TEXTE FOURNI:
--------------------------------

L'INITIATIVE
Devant l'ampleur d'une telle tragédie, toutes les communes ont voulu très tôt honorer leur mort en leur édifiant un monument.
Dans son roman La Billebaude, éditions Denoël 1978, Henri Vincenot raconte de manière pittoresque comment le village qui aurait omis d'avoir un monument était montré du doigt et comment la pression social était forte.
"C'est ainsi qu'au café un dimanche d'hiver, une grave discussion éclata. Il s'agissait du monument aux morts de la Grande Guerre.
Des gens passaient dans la région, à ce moment-là, en disant à toit un chacun : "comment ? vous n'avez pas de monument? pourtant il y a un endroit tout trouvé, là, devant l'église, sur la place ! Il faut honorer vos morts ! ... Et on ne faisait pas faute de leur répondre : "Ce n'est pas tcela qui les fera revenir les pauvres malheureux !..."
Mais un jour, c'était pour l'Epiphanie, le père Tremblot décida de m'emmener chez mes grands-parents paternels ... En arrivant au village, devant l'école, sous l'escalier de l'église, on vit une équipe de terrassiers qui s'affairait, et l'on nous apprit qu'ils préparaient le soubassement du "monument aux morts"! Mon grand-père grogna :"Sacré milliards de vains dieux, ils sont foutus de l'avoir avant nous leur monument !
Le lendemain, notre maire réunissait le conseil, et, vingt minutes plus tard, la décision était prise. Nous aussi nous aurions notre monument !
Le plus difficile fut de choisir, car il existait des monuments de toutes formes, de toutes tailles ... On en parla passionnément dans les fermes ... on eut le choix heureux en s'accordant, d'urgence, sur une stèle de granit toute simple ...
La plupart des monuments aux morts ont été construits entre 1920 et 1922, même si certaines édifications se sont étalées sur toute l'entre-deux guerres. Partout s'affichait la volonté de l'ériger au plus vite.
Certains ont été même érigés au milieu des ruines.
Une délibération du conseil municipal de Epehy précise que la commune
"si cruellement éprouvée par l'invasion, n'a pas voulu attendre davantage pour honorer la mémoire de ses 58 enfants, tombés au Champ d'honneur pendant la guerre. Et c'est parmi les ruines qu'un monument, élevé en leur honneur, a été inauguré dimanche dernier".
(Le progrès de la Somme, 6 octobre 1921).
Le maire de la commune de Le Translay souligne avec fierté, dans son allocution, la précocité de l'édification du monument :
"notre commune, qui la première du canton a vu s'élever une pierre commémorative à ses Défenseurs, ne veut pas voir s'éteindre ce sentiment de Reconnaissance qui s'adresse principalement à ses Morts, véritables Héros de la Grande Guerre, sans oublier leurs frères d'armes, les mobilisés ..." (Bresle et Vimeuse, 19 novembre 1921).

--------------------------------

LISTING FOURNI:
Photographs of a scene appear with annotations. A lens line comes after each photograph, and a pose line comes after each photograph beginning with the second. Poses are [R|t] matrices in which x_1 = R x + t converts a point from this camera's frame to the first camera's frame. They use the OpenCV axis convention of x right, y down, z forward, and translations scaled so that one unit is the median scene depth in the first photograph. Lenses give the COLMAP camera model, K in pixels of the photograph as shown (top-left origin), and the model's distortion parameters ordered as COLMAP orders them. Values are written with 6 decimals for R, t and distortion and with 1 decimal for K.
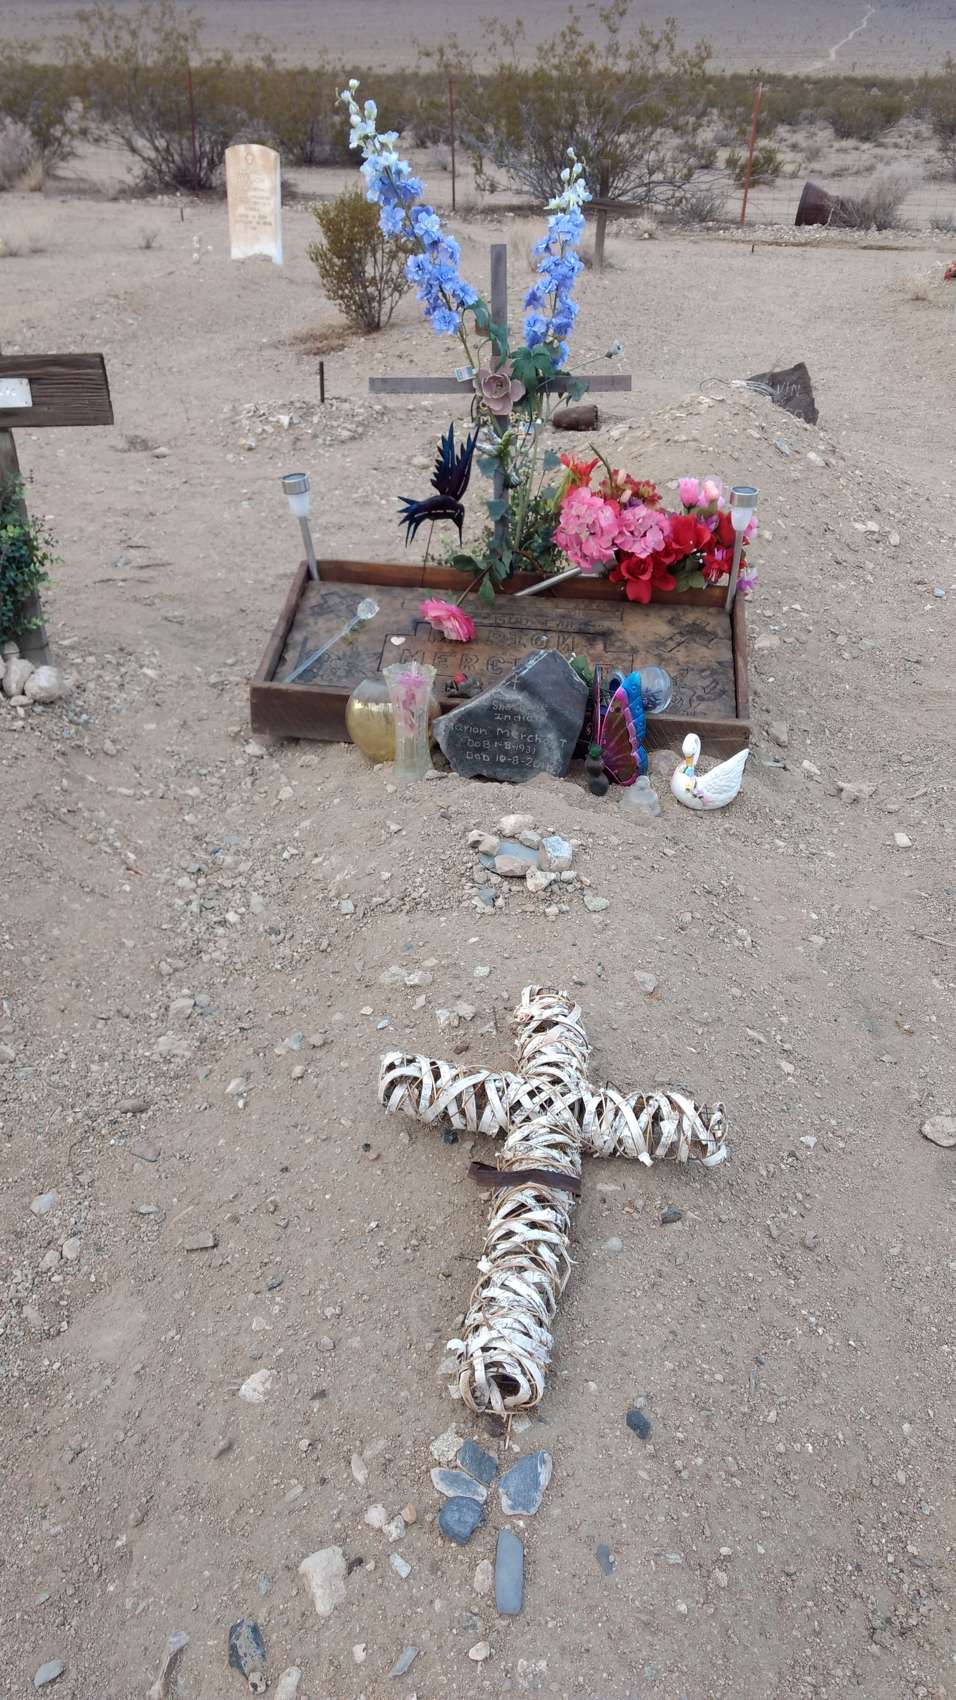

--------------------------------

TRAVAIL DEMANDÉ:
1. D'après le texte fourni, entre quelles années la plupart des monuments aux morts ont-ils été construits ?
2. Relevez tous les titres d'ouvrages et de journaux cités dans le texte fourni.
3. Recopiez mot pour mot tout le passage du texte fourni qui va de « Des gens passaient » jusqu'à « leur monument ! ».

EXERCICE CORRIGÉ:
1. Entre 1920 et 1922.

2.
- La Billebaude
- Le progrès de la Somme
- Bresle et Vimeuse

3.
Des gens passaient dans la région, à ce moment-là, en disant à toit un chacun : "comment ? vous n'avez pas de monument? pourtant il y a un endroit tout trouvé, là, devant l'église, sur la place ! Il faut honorer vos morts ! ... Et on ne faisait pas faute de leur répondre : "Ce n'est pas tcela qui les fera revenir les pauvres malheureux !..."
Mais un jour, c'était pour l'Epiphanie, le père Tremblot décida de m'emmener chez mes grands-parents paternels ... En arrivant au village, devant l'école, sous l'escalier de l'église, on vit une équipe de terrassiers qui s'affairait, et l'on nous apprit qu'ils préparaient le soubassement du "monument aux morts"! Mon grand-père grogna :"Sacré milliards de vains dieux, ils sont foutus de l'avoir avant nous leur monument !